D’autre part, M., [M] et Mme, [P] n’apportent aucun élément pour justifier des dépenses effectuées pour faire plaisir à leurs enfants, ni du montant de l’épargne constitué.
Ainsi, M., [M] et Mme, [P] ont soustrait la somme de 2768,02 euros au remboursement de leurs créanciers dans le cadre de la procédure de surendettement et n’ont pas repris, selon décompte du bailleur, le paiement du loyer courant, dû à Mme, [C], postérieurement à la décision de recevabilité, seuls quelques paiements partiels étant intervenus alors même qu’à compter de juillet 2025, Mme, [P] percevait une rémunération supérieure au montant du loyer courant.

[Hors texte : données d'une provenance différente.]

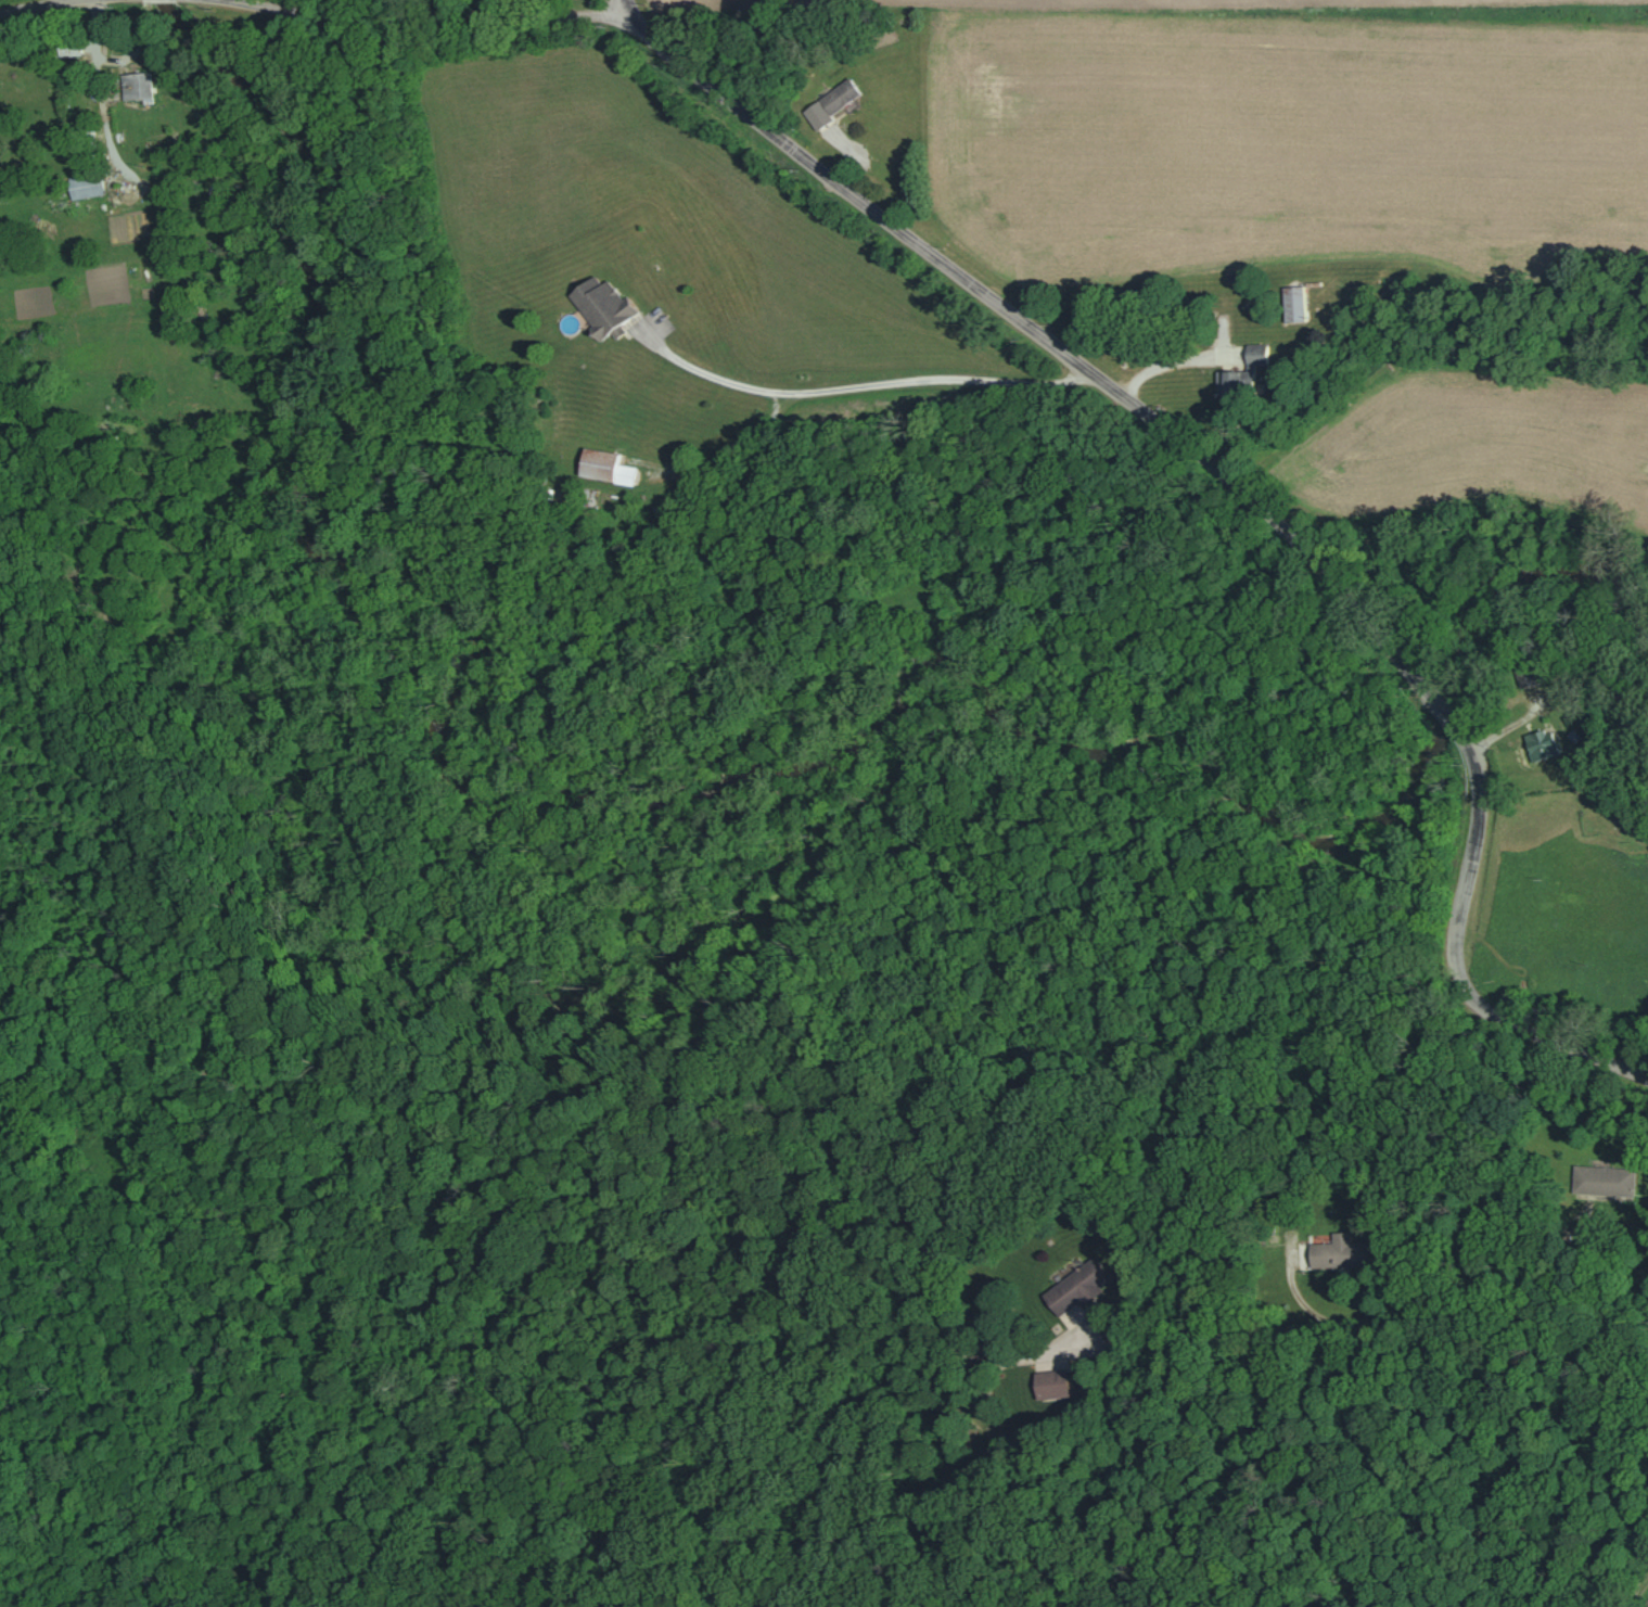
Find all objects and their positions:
road: (35, 6)
road: (431, 14)
building: (134, 85)
building: (828, 103)
building: (82, 185)
building: (1291, 303)
building: (600, 306)
road: (1039, 334)
road: (850, 370)
building: (1239, 373)
building: (602, 467)
building: (1526, 676)
road: (1451, 720)
building: (1539, 744)
road: (1463, 967)
road: (1278, 1056)
building: (1602, 1180)
building: (1338, 1252)
building: (1074, 1286)
building: (1050, 1384)

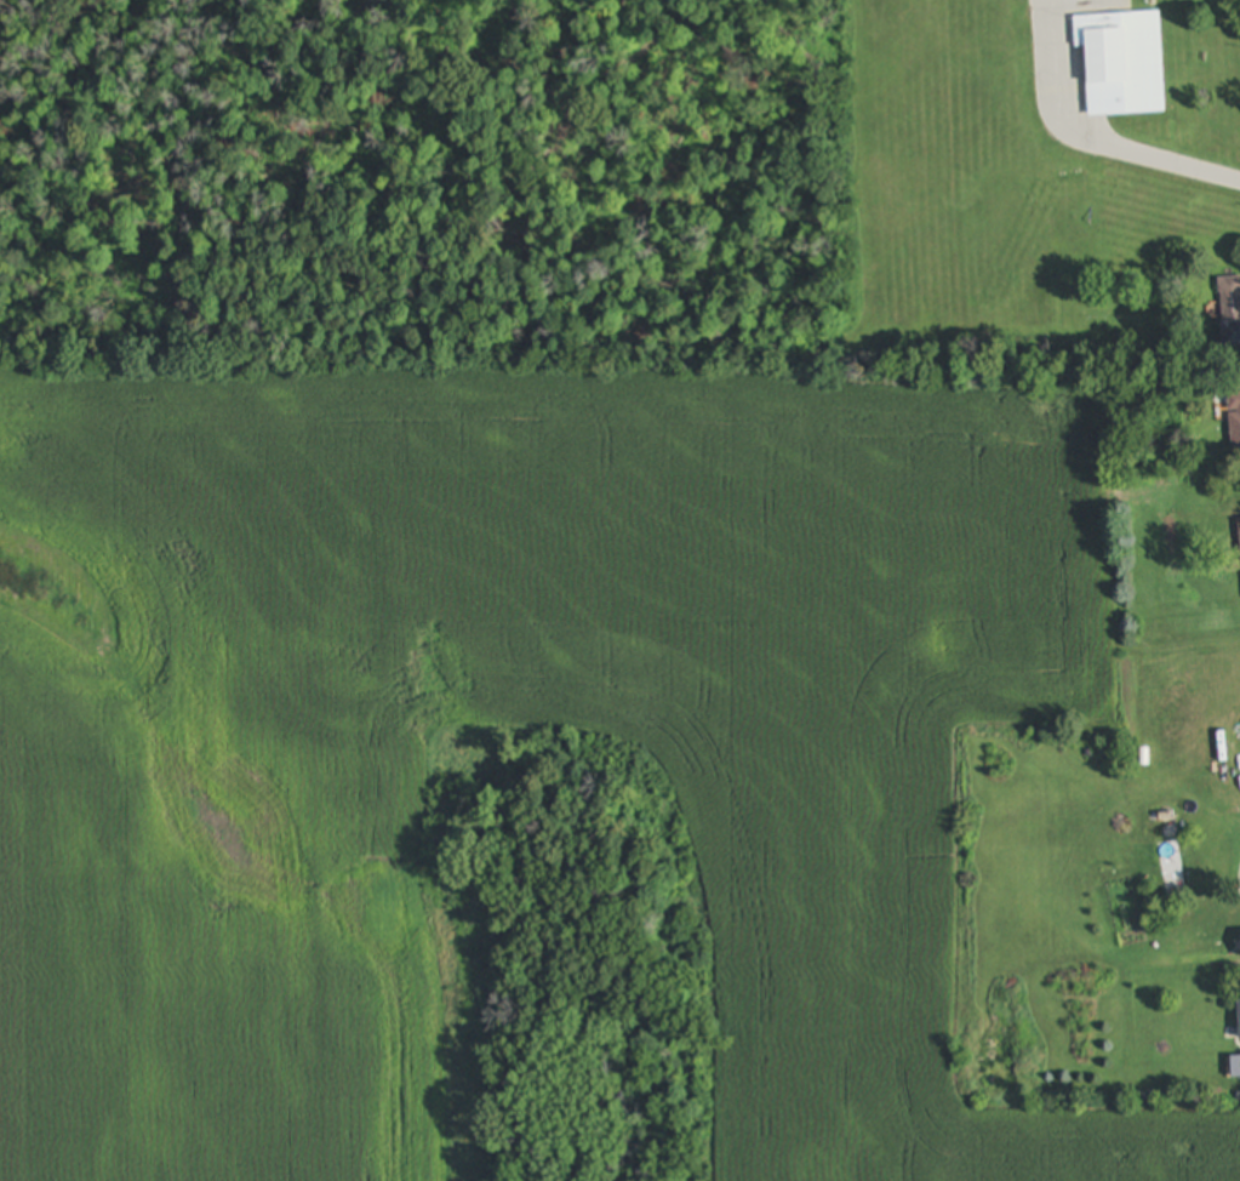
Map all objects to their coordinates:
building: (1124, 62)
road: (1095, 138)
building: (1230, 294)
building: (1235, 422)

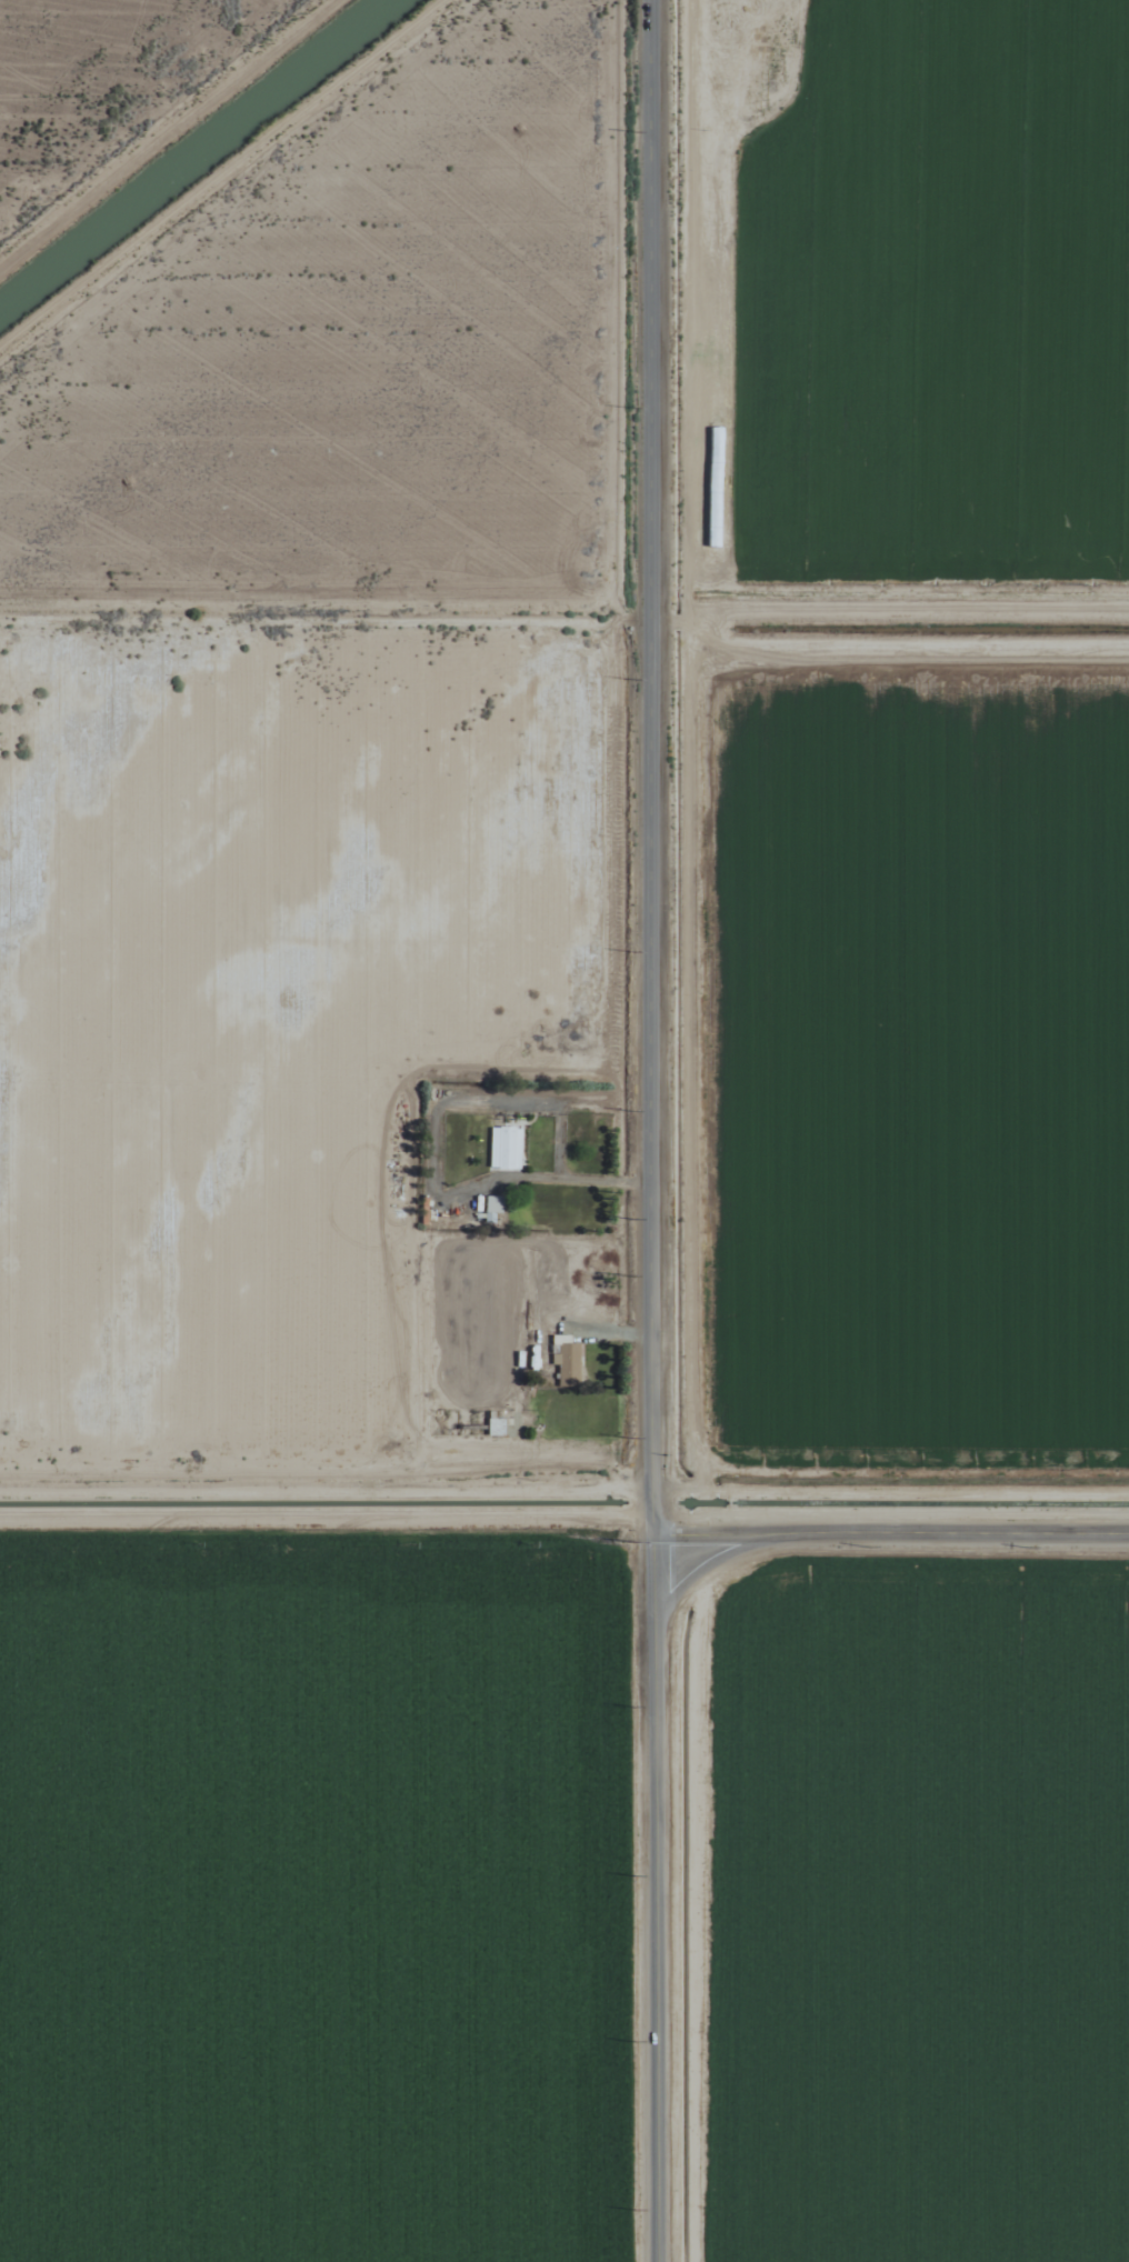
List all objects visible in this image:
road: (675, 1130)
crop: (305, 1137)
building: (502, 1149)
building: (490, 1205)
building: (562, 1360)
building: (492, 1427)
road: (906, 1582)

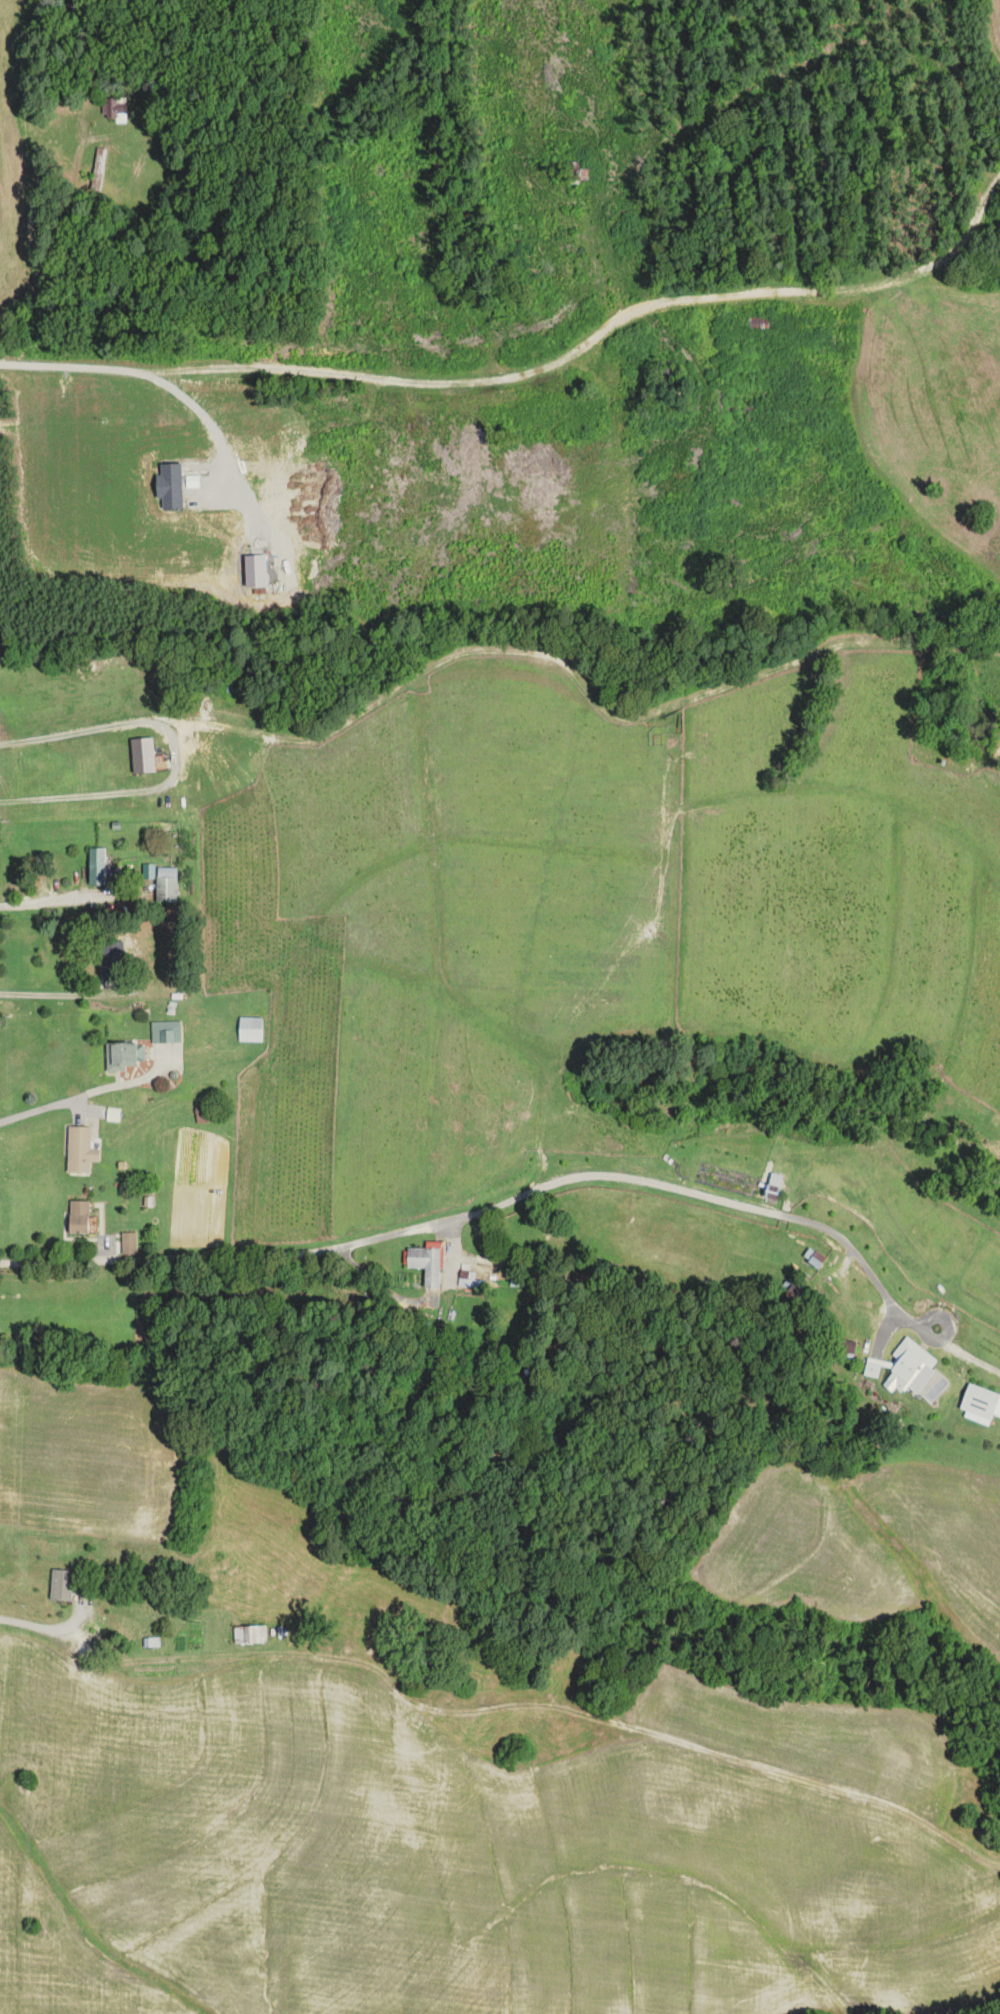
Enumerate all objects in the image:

Dans ces conditions, la mauvaise foi de M., [M] et Mme, [P], lesquels ne pouvaient ignorer soustraire, une partie de leur capital au remboursement des créanciers appelés à la procédure, est donc caractérisée.
M., [M] et Mme, [P] seront donc déclarés irrecevables en leur demande tendant au traitement de leur situation de surendettement.
Il sera rappelé que la notion de bonne foi est une notion évolutive et qu’une décision judiciaire déclarant irrecevable un débiteur à bénéficier des procédures de désendettement en raison de sa mauvaise foi ne fait pas obstacle à une nouvelle demande de bénéfice des procédures de surendettement, la bonne foi étant alors appréciée au regard de l’existence d’éléments nouveaux de nature à conduire à une analyse différente de la situation.
La solution du litige rend sans objet la demande subsidiaire de prononcé d’un rétablissement personnel sans liquidation judiciaire.
Sur les mesures accessoires :
Les dépens seront laissés à la charge du Trésor public, hors ceux exposés par chacune des parties et qui resteront à la charge de chacune d’elles.
L’équité commande de dire n’y avoir lieu à application de l’article 700 du code de procédure civile.
PAR CES MOTIFS,
Le juge des contentieux de la protection, statuant publiquement, par jugement réputé contradictoire, rendu en dernier ressort, susceptible de pourvoi,
REÇOIT en la forme la contestation de Mme, [B], [C] et REJETTE la fin de non recevoir tirée du caractère tardif de cette contestation soulevée par M., [X], [M] et Mme, [D], [P] ;
DÉCLARE M., [X], [M] et Mme, [D], [P] irrecevables en leur demande tendant au traitement de leur situation de surendettement ;
DIT sans objet les demandes subsidiaires de prononcé d’un rétablissement personnel sans liquidation judiciaire formées par M., [X], [M] et Mme, [D], [P] ;
Et en conséquence,
RENVOIE le dossier devant la commission de surendettement des particuliers du Nord aux fins de poursuite de la procédure ;
DIT n’y avoir lieu à application de l’article 700 du code de procédure civile ;
LAISSE les dépens à la charge du Trésor public sauf ceux exposés par chacune des parties et qui resteront à la charge de chacune d’entre elles ;
DIT que cette décision sera notifiée par lettre recommandée avec accusé de réception à M., [X], [M] et Mme, [D], [P] et aux créanciers et par lettre simple à la commission de surendettement des particuliers du NORD.
Ainsi jugé et prononcé par mise à disposition au greffe à, [Localité 9], le 20 janvier 2026.